Thursday, March 14, 2013

VFX will not be my friend after this.

I suppose this would be considered a post that would burn bridges if I had any bridges to burn, but you aren't going to see my internet avatar turn green anytime soon.

I shall...e'splain...



A few weeks back, a 'movement' started in the visual fx industry because apparently the bosses in charge of the companies were 'under bidding' (i.e. they were offering to take in less money for the work than it would actually cost and create the fx in less time than it would actually take) in order to get the work.  VFX artists responded to the situation by picketing the Oscars and turning their online avatars a solid green, the same color used as the backdrops in live action shots that allow special effects to be inserted later.  Safe to say, they mad.  I get why, but - and here's where the bridges I'm not on get burned - I can't really say I sympathize.

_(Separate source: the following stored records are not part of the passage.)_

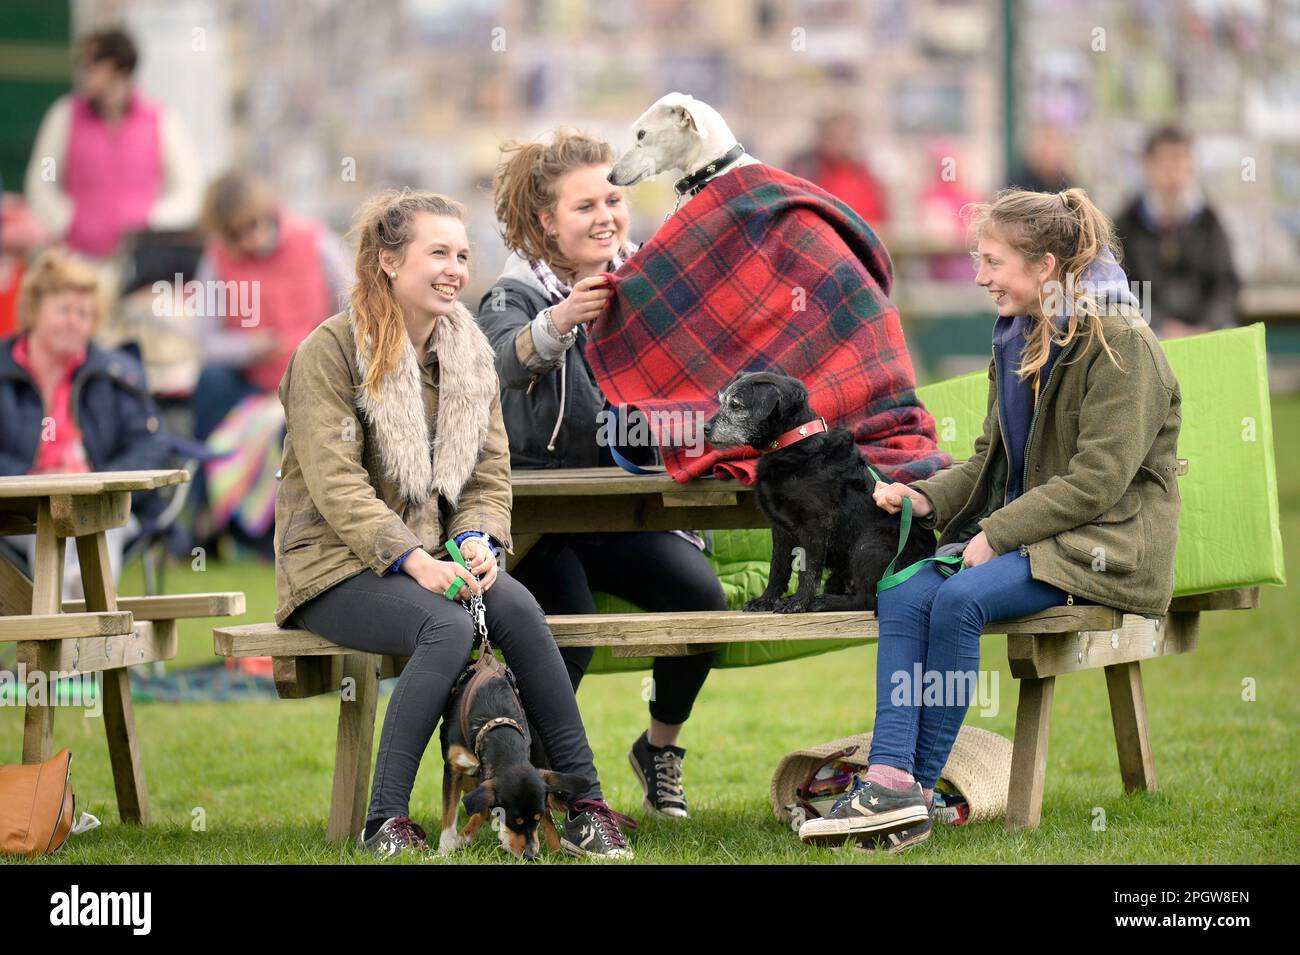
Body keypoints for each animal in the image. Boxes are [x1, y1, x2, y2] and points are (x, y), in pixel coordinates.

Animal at [439, 649, 587, 857]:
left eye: (535, 819)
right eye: (513, 821)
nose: (531, 855)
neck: (494, 721)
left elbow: (545, 816)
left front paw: (555, 850)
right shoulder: (453, 769)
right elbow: (450, 815)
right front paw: (445, 849)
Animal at [702, 371, 935, 613]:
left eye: (735, 405)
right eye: (723, 401)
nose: (704, 428)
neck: (792, 445)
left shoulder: (816, 524)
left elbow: (809, 570)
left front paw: (798, 603)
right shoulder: (780, 529)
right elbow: (778, 568)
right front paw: (766, 600)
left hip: (868, 545)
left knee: (868, 598)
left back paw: (823, 602)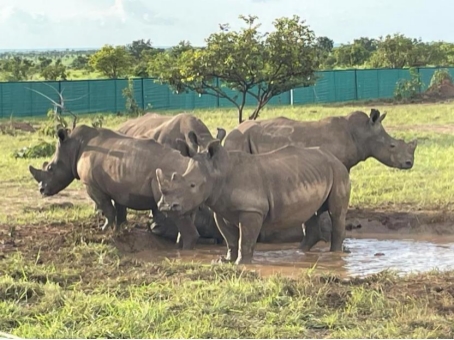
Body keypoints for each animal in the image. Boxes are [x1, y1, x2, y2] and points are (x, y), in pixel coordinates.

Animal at [28, 125, 204, 250]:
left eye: (50, 168)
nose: (41, 190)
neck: (72, 148)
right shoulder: (119, 187)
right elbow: (120, 209)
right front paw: (119, 231)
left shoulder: (91, 185)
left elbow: (106, 207)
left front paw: (104, 230)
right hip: (186, 186)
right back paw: (179, 245)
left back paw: (185, 249)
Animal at [155, 131, 352, 264]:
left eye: (192, 186)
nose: (165, 207)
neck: (218, 171)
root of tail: (335, 158)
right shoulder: (219, 208)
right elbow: (230, 239)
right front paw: (225, 261)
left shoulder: (252, 210)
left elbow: (245, 239)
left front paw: (241, 264)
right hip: (314, 172)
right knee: (309, 213)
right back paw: (299, 252)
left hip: (338, 171)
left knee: (336, 213)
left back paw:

First off, this is a story with only one ending.  See, the VFX companies aren't just competing with each other for these bids, they're also competing with overseas VFX companies or branches in places like China and India who are offering to do the same jobs at significantly lower costs that US companies simply cannot compete with.  This isn't a new problem, and it always has the same ending because if you're not willing to work for less, you're not going to get the job and US employees are not willing to work for less.

On a surface level, this seems like a pretty simple equation.  If someone else is willing to do the same job for less, they'll get the job and if you aren't, then you should look elsewhere or get over it.  The qualifier here is that for as long as visual media has existed, (i.e. film) the US - specifically Hollywood - was the only game in town.  A hundred some odd years of one place being able to set whatever price it wanted for media-related products because there was literally no where else to get it.  That's a lifetime's worth of entitlement to build up only to have it all swept away in decade or so because the internet and computers in general have made the scarcity that created said entitlement completely irrelevant.  Everyone with a computer and an internet connection has immediate access to steal, learn and create content from the exact same software of industry professionals.  Everyone.

Well said Gary.

Try and picture someone who grew up on this industry before the internet revolution made their tools/education/skills so readily available.  Remember scarcity is value, and value determines how you live.  Having to be forced to completely alter that value of what you have spent your life pursuing can definitely induce a dramatic reaction.  So when I say I don't sympathize, that doesn't mean I don't understand, but like my mom was always telling me when I bitched at her about things I thought were unfair: tough shit.

The VFX industry, hell any entertainment-based profession, is relatively useless.  Entertainment has always been a luxury, not a necessity.  I can be emotionally stimulated by said industry and this may indirectly lead to acts that are beneficial to mankind, but when the chips are down, value is always prioritized first by what I need, not what I want.  There is more value in asking customers if they want fries with that, because I will die if I don't eat food.  I will not die if I don't watch movies or good special fx.

I see this situation coming from artists in this industry time and again.  Animators got up in arms back in the day because hand drawn was being outsourced, but we simply would not have tv animation today if it wasn't all done in Korea.  They didn't like it, it happened anyway.   It's the same deal here.  VFX artists can't stop the world from turning and I can't help but tell them to learn to deal, because the world doesn't care about their bitching.  That's life.